**Required action:** Go line by line through the data below and count those with the string "режущая". Give the number only.

------ Dataset content ------

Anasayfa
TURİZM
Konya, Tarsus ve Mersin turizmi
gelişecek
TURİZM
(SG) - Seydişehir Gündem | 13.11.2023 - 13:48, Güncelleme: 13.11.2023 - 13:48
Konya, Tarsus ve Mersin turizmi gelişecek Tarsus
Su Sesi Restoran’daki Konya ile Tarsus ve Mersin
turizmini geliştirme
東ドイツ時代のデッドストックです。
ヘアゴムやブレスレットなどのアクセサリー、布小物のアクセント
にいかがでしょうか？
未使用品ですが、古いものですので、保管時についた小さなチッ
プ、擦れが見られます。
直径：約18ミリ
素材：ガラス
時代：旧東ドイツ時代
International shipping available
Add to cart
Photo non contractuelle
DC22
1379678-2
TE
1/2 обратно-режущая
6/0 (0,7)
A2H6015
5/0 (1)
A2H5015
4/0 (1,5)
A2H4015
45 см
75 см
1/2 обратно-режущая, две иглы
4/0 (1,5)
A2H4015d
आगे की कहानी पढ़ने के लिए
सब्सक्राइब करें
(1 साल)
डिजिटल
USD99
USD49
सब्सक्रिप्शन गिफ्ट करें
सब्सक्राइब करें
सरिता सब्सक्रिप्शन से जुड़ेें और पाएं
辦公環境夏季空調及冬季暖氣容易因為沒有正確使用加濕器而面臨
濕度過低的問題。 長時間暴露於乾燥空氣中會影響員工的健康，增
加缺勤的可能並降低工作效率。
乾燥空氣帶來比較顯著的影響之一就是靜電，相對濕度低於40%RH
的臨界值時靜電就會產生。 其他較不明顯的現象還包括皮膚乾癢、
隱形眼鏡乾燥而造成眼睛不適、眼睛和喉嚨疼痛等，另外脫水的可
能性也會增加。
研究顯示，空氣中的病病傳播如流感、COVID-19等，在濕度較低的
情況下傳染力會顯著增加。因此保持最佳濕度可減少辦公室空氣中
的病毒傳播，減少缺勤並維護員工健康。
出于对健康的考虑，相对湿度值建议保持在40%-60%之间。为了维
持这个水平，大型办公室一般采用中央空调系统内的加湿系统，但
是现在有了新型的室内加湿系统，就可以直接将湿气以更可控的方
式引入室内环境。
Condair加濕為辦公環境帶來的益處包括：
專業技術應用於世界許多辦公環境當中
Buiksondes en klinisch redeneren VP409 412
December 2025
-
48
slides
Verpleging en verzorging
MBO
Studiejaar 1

------

**Solution to this task:** 2